There is evidence that UV and VIS radiation produce damage to subcellular structures via photosensitization, a process in which a molecule absorbs light and produces reactive species that alter cellular molecules and initiate cellular responses, e.g., apoptosis.12,13 It was proven that when Rose Bengal is used as photosensitizer, 532 nm light induces oxygen singlets, whereas 355 nm radiation induces both oxygen singlets and highly reactive free radicals. Free radicals were found to damage membrane functions more effectively than oxygen singlets.12 Furthermore, for the 355 nm wavelength, melanoma cells are more likely to go through a combination of photochemical decomposition biomolecules due to the UV light31 than the 532 nm wavelength. These biological and chemical mechanisms, along with a stronger photothermal interaction of melanosomes with UV light, may explain the differences in the cell survival rate we observe at both wavelengths.

Long-term effects on cell viability were not considered in this study as these are not significant for the design of the CMC photoacoustic detection system and are beyond the scope of this investigation. Further research with shorter time resolution is required for better understanding of the boiling phenomenon. The required time resolution is possible by synchronizing the pump nanosecond laser pulse with a femtosecond laser as a probe pulse.

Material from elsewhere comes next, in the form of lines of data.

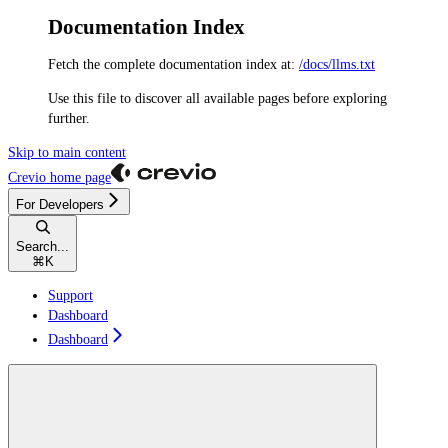
Documentation Index
Fetch the complete documentation index at:
/docs/llms.txt
Use this file to discover all available pages before exploring
further.
Skip to main content
Crevio
home page
For Developers
Search...
⌘
K
Support
Dashboard
Dashboard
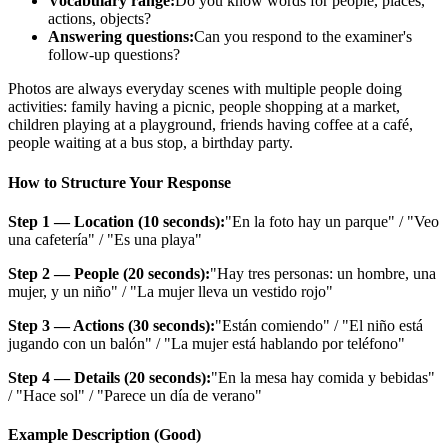
Vocabulary range:
Do you know words for people, places,
actions, objects?
Answering questions:
Can you respond to the examiner's
follow-up questions?
Photos are always everyday scenes with multiple people doing
activities: family having a picnic, people shopping at a market,
children playing at a playground, friends having coffee at a café,
people waiting at a bus stop, a birthday party.
How to Structure Your Response
Step 1 — Location (10 seconds):
"En la foto hay un parque" / "Veo
una cafetería" / "Es una playa"
Step 2 — People (20 seconds):
"Hay tres personas: un hombre, una
mujer, y un niño" / "La mujer lleva un vestido rojo"
Step 3 — Actions (30 seconds):
"Están comiendo" / "El niño está
jugando con un balón" / "La mujer está hablando por teléfono"
Step 4 — Details (20 seconds):
"En la mesa hay comida y bebidas"
/ "Hace sol" / "Parece un día de verano"
Example Description (Good)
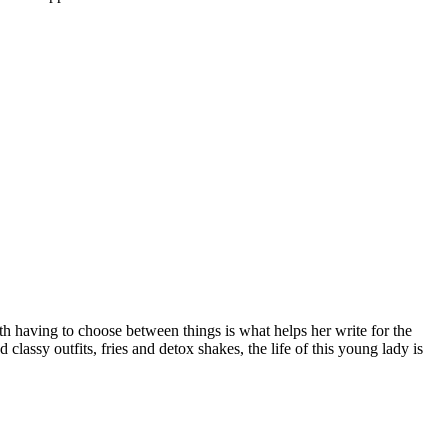
ith having to choose between things is what helps her write for the
 classy outfits, fries and detox shakes, the life of this young lady is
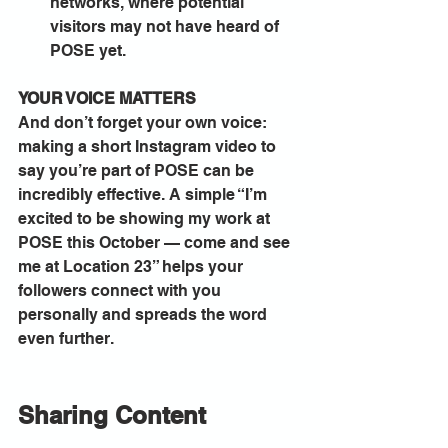
networks, where potential 
visitors may not have heard of 
POSE yet.
YOUR VOICE MATTERS
And don’t forget your own voice: 
making a short Instagram video to 
say you’re part of POSE can be 
incredibly effective. A simple “I’m 
excited to be showing my work at 
POSE this October — come and see 
me at Location 23” helps your 
followers connect with you 
personally and spreads the word 
even further.
Sharing Content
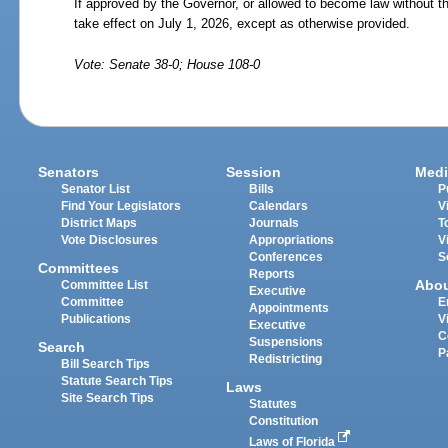
If approved by the Governor, or allowed to become law without th
take effect on July
1,
2026, except as otherwise provided.
Vote: Senate 38-0; House 108-0
Senators
Session
Medi
Senator List
Bills
P
Find Your Legislators
Calendars
V
District Maps
Journals
T
Vote Disclosures
Appropriations
V
Conferences
S
Committees
Reports
Abo
Committee List
Executive
Committee
E
Appointments
Publications
V
Executive
C
Suspensions
Search
P
Redistricting
Bill Search Tips
Statute Search Tips
Laws
Site Search Tips
Statutes
Constitution
Laws of Florida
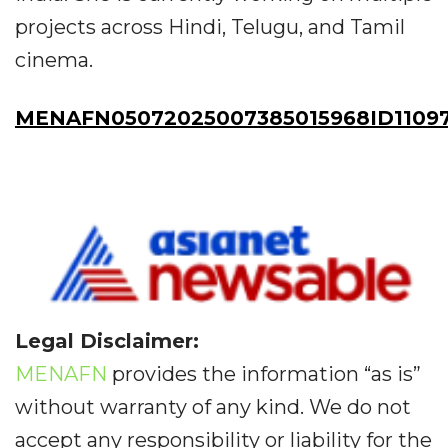
projects across Hindi, Telugu, and Tamil
cinema.
MENAFN05072025007385015968ID1109
Legal Disclaimer:
MENAFN
provides the information “as is”
without warranty of any kind. We do not
accept any responsibility or liability for the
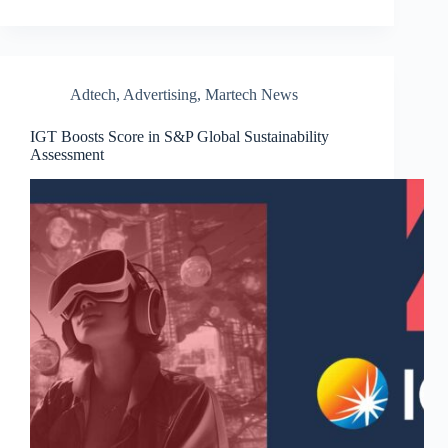
Adtech
,
Advertising
,
Martech News
IGT Boosts Score in S&P Global Sustainability
Assessment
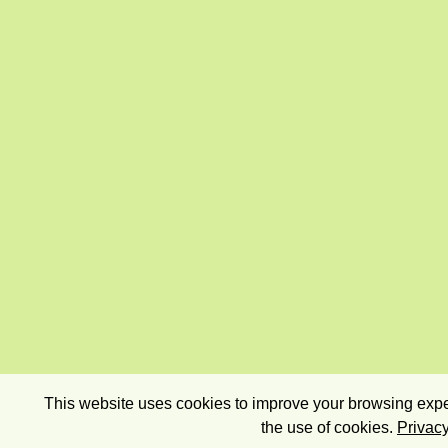
This website uses cookies to improve your browsing exper
the use of cookies.
Privacy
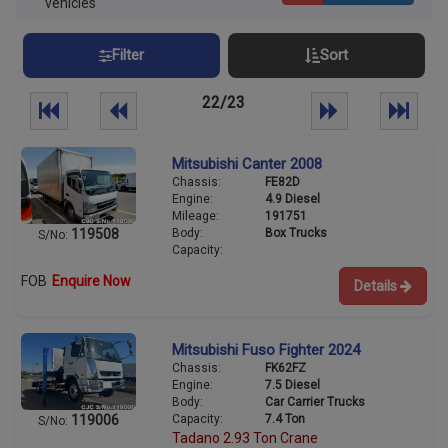
vehicles
Filter
Sort
22/23
Mitsubishi Canter 2008
Chassis:
FE82D
Engine:
4.9 Diesel
Mileage:
191751
Body:
Box Trucks
119508
S/No:
Capacity:
FOB
Enquire Now
Details
Mitsubishi Fuso Fighter 2024
Chassis:
FK62FZ
Engine:
7.5 Diesel
Body:
Car Carrier Trucks
Capacity:
7.4 Ton
119006
S/No:
Tadano 2.93 Ton Crane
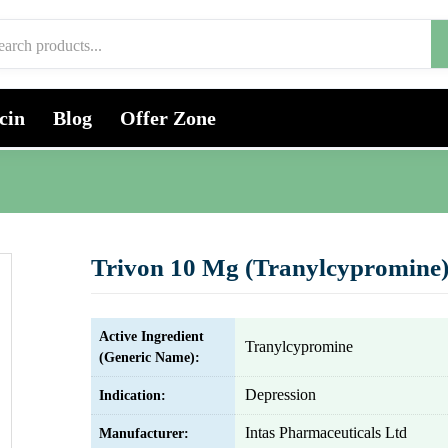
cin
Blog
Offer Zone
Trivon 10 Mg (Tranylcypromine
Active Ingredient
Tranylcypromine
(Generic Name):
Depression
Indication:
Intas Pharmaceuticals Ltd
Manufacturer:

Four main conclusion statements can be extracted from this study:

  1. (1)

    There is statistically significant difference in the amount of cells that survive laser irradiation for both wavelengths. λ = 355 nm kills cells at a higher rate (vs. fluence) than λ = 532 nm.

  2. (2)

    There is statistically significant difference in the integrated pressure resulting from irradiation of melanoma cells with both wavelengths up to 0.6 J/cm2, as expected due to the four-fold increment in the melanin absorption coefficient at λ = 355 nm with respect to λ = 532 nm.9 For fluences higher than 0.6 J/cm2, the higher amount of damaged cells at 355 nm may be due to the superposition of pressure induced by the thermoelastic expansion of melanosomes and that resulting from the giant optoacoustic effect.

  3. (3)

    The post-laser irradiation absorbance of the mixture of melanin and PBS increases equally for the two wavelengths, which suggests that although the λ = 355 nm irradiation is killing cells at a greater rate, melanin is leaking from them just as much as it does for λ = 532 nm irradiation.

  4. (4)

    The main plasma membrane damage mechanism is microbubble formation within the cell, although it is not linearly correlated to laser energy absorption only; thus, mechanisms other than laser light absorption contribute to the plasma membrane damage. From a practical standpoint, λ = 355 nm wavelength does not offer a much larger SNR of the photoacoustic signal with respect to λ = 532 nm.